Narrowband Helix
23 October 2019
Remember a couple of weeks ago I posted my narrowband Helix photo? Well a while later, ASV member Geoff Healey posted a visible light photo of the same object. It's labelled "LRGB". Compare the two photos here.
My photo (HOO) is an image captured using two filters that only pick up a pair of highly specific colours. One colour, a pinkish "Hydrogen" is displayed as red on the computer screen, and a teal "Oxygen" is displayed on both the blue and green pixels on the screen.
If you look closely, they're quite different. Geoff's images is "true colour" and mine is "false colour". But there are a couple of other differences.

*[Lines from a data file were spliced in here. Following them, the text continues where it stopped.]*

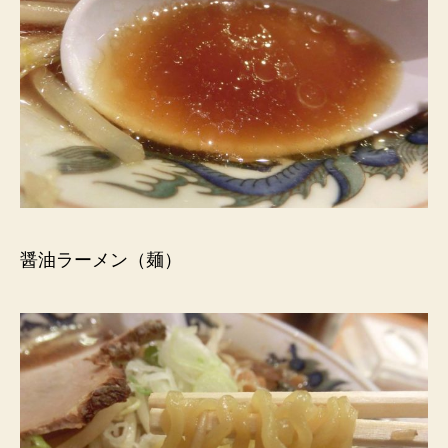
醤油ラーメン（麺）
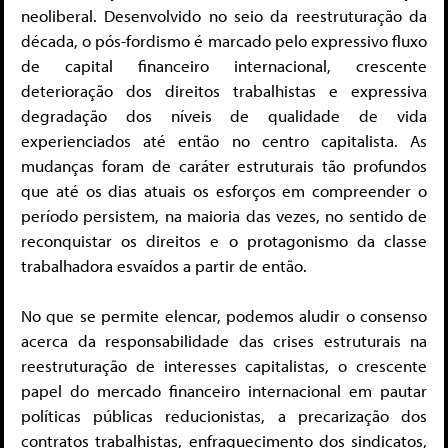
neoliberal. Desenvolvido no seio da reestruturação da
década, o pós-fordismo é marcado pelo expressivo fluxo
de capital financeiro internacional, crescente
deterioração dos direitos trabalhistas e expressiva
degradação dos níveis de qualidade de vida
experienciados até então no centro capitalista. As
mudanças foram de caráter estruturais tão profundos
que até os dias atuais os esforços em compreender o
período persistem, na maioria das vezes, no sentido de
reconquistar os direitos e o protagonismo da classe
trabalhadora esvaídos a partir de então.
No que se permite elencar, podemos aludir o consenso
acerca da responsabilidade das crises estruturais na
reestruturação de interesses capitalistas, o crescente
papel do mercado financeiro internacional em pautar
políticas públicas reducionistas, a precarização dos
contratos trabalhistas, enfraquecimento dos sindicatos,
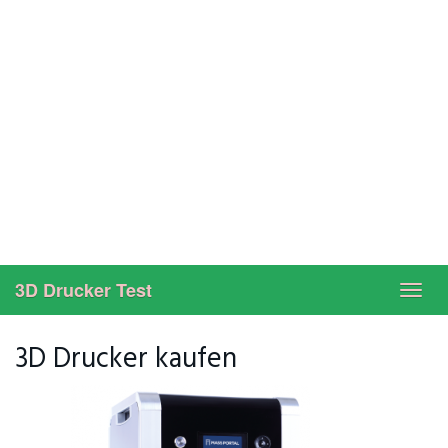
3D Drucker Test
Toggl
navig
3D Drucker kaufen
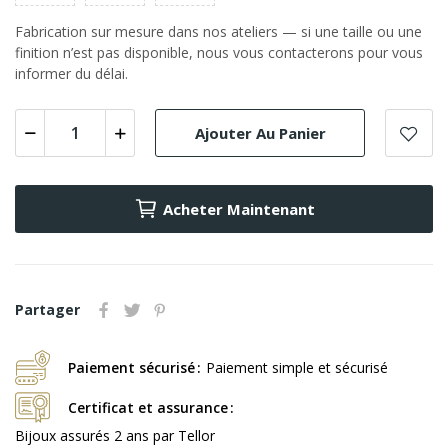
Fabrication sur mesure dans nos ateliers — si une taille ou une
finition n’est pas disponible, nous vous contacterons pour vous
informer du délai.
Ajouter Au Panier
Acheter Maintenant
Partager
Paiement sécurisé
Paiement simple et sécurisé
Certificat et assurance
Bijoux assurés 2 ans par Tellor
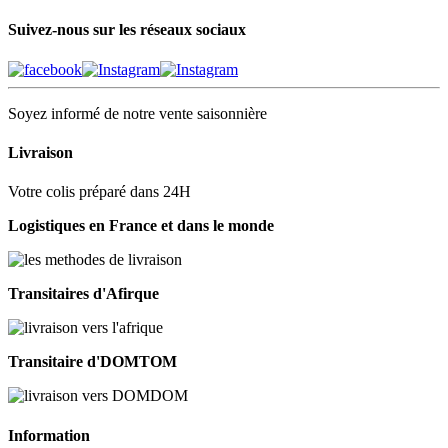
Suivez-nous sur les réseaux sociaux
Soyez informé de notre vente saisonnière
Livraison
Votre colis préparé dans 24H
Logistiques en France et dans le monde
Transitaires d'Afirque
Transitaire d'DOMTOM
Information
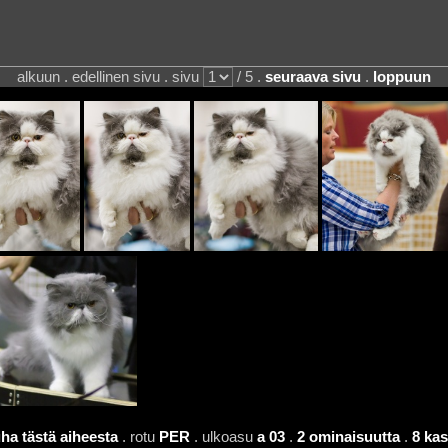
alkuun . edellinen sivu . sivu
/ 5 .
seuraava sivu
.
loppuun
ha tästä aiheesta
. rotu
PER
. ulkoasu
a 03
.
2 ominaisuutta
.
8 kas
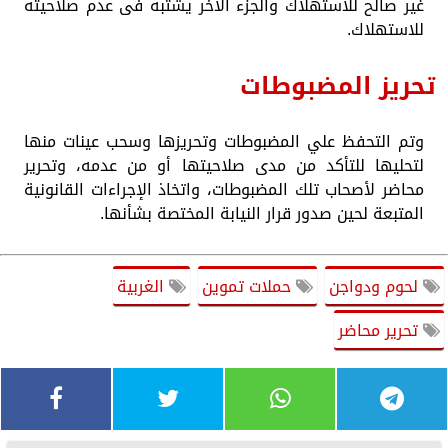
غير صالح للاستهلاك والجزء الآخر يشتبه فى عدم صلاحيته
للاستهلاك.
تحريز المضبوطات
وتم التحفظ علي المضبوطات وتحريزها وسحب عينات منها
لتحليها للتأكد من مدى صلاحيتها أو من عدمه، وتحرير
محاضر لأصحاب تلك المضبوطات، واتخاذ الإجراءات القانونية
المتبعة لحين صدور قرار النيابة المختصة بشأنها.
لحوم ودواجن
حملات تموين
الغربية
تحرير محاضر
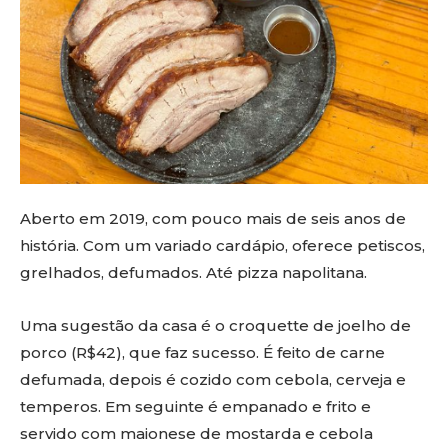
Aberto em 2019, com pouco mais de seis anos de
história. Com um variado cardápio, oferece petiscos,
grelhados, defumados. Até pizza napolitana.
Uma sugestão da casa é o croquette de joelho de
porco (R$42), que faz sucesso. É feito de carne
defumada, depois é cozido com cebola, cerveja e
temperos. Em seguinte é empanado e frito e
servido com maionese de mostarda e cebola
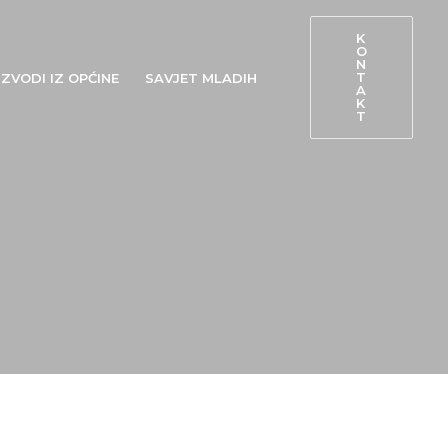
K
O
N
T
ZVODI IZ OPĆINE
SAVJET MLADIH
A
K
T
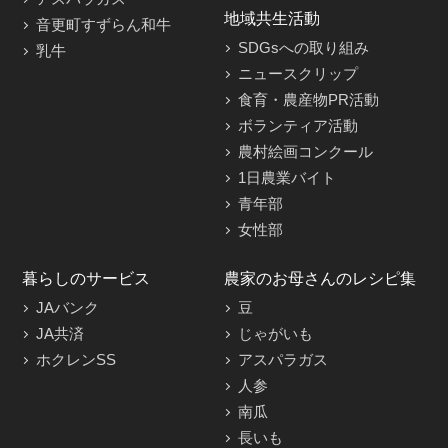
地域共生活動
音更町すずらん和牛
SDGsへの取り組み
乳牛
ニュースクリップ
食育・農産物PR活動
ボランティア活動
農村絵画コンクール
1日農業バイト
青年部
女性部
暮らしのサービス
農家のお母さんのレシピ集
JAバンク
豆
JA共済
じゃがいも
ホクレンSS
アスパラガス
人参
南瓜
長いも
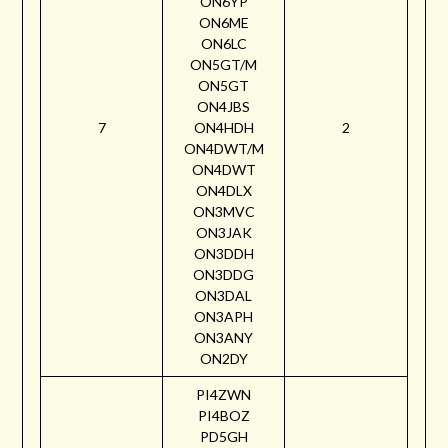
ON6YP
ON6ME
ON6LC
ON5GT/M
ON5GT
ON4JBS
7
ON4HDH
2
ON4DWT/M
ON4DWT
ON4DLX
ON3MVC
ON3JAK
ON3DDH
ON3DDG
ON3DAL
ON3APH
ON3ANY
ON2DY
PI4ZWN
PI4BOZ
PD5GH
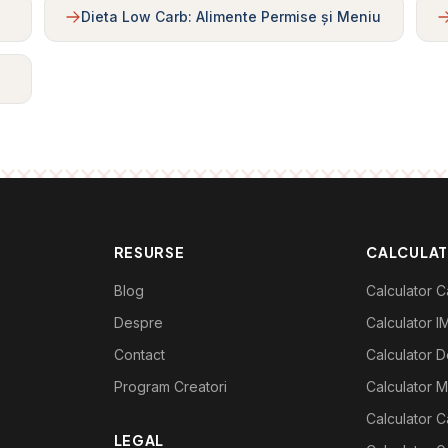
Dieta Low Carb: Alimente Permise și Meniu
RESURSE
CALCULA
Blog
Calculator Ca
Despre
Calculator I
Contact
Calculator De
Program Creatori
Calculator M
Calculator C
LEGAL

You'll note that Geoff's image has lots more stars in it than mine. Geoff's camera accepts the whole spectrum, so it allows a lot more light in, including light near infra-red and ultra-violet. My filters accept light from the nebula but shut out a lot of the rest - to the point where my camera just didn't detect most of the dimmer ones.
Look closely at the fineness of the detail in the nebula. Geoff's image is streets ahead, mainly due to the sheer time of exposure - it took him two nights to take the photo (that's dedication).
In processing, I've made the background a bit darker for aesthetic reasons (both to make a stronger contrast between background and foreground, and also to hide a bit of the near-black noise). It's actually well established that this is poor practice, as this tends to hide dark background objects.
Have a look at the next group of my images. They're all actually the same one, just with the colours swapped around.
Geoff's visible light image shows that the outside of the Helix is red and the inside is blue. My image shows that the red bit is mostly Hydrogen and the blue bit is Oxygen. I made Hydrogen red and Oxygen blue and green, but I needn't have. In the third and fourth images I've swapped them round, just to show the differences, as well as how arbitrary "false colour" can be.